A mysterious bacterium's triple jump
One of the pathogens causing gastritis is the Helicobacter suis bacterium. This bacterium often causes stomach issues in pigs, but has also been known to infect humans. You would therefore expect this bacterium to have originated in a pig species living in the wild, such as the wild boar. Yet nothing is further from the truth.
We have now shown that this bacterium probably does not exist in wild boar at all. Previous studies showed that Helicobacter suis does exist in rhesus and crab-eating macaques. Naturally, this piqued our interest.
Our discovery: from monkeys to pigs
In order to learn more about the origin of this mysterious pig-associated bacterium, a group of scientists, including BPRC-affiliated researchers, followed the traces they had found, and so discovered that Helicobacter suis had been transmitted by primates to pigs. It seems likely that this happened between 15,000 and 100,000 years ago. After that the bacterium spread to domesticated pigs, and from domesticated pigs the bacterium may occasionally spread to humans. It is quite a fascinating triple jump.
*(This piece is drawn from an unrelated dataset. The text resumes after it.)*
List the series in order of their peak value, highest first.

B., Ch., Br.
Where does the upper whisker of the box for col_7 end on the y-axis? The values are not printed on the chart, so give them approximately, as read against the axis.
Conclusion: keep a close eye on pathogens in animals
Bacteria, viruses and parasites will occasionally spread from animals to humans, in whom they will then provoke a disease. That pathogens causing disease in humans should originate from primates should not surprise us. After all, primates are very similar to humans and are genetically 93% identical to us. What is new, however, is the fact that this bacterium, which until recently was only associated with pigs, actually originated in primates. This confirms and emphasises the importance of keeping a very close eye on which pathogens may occur in primates.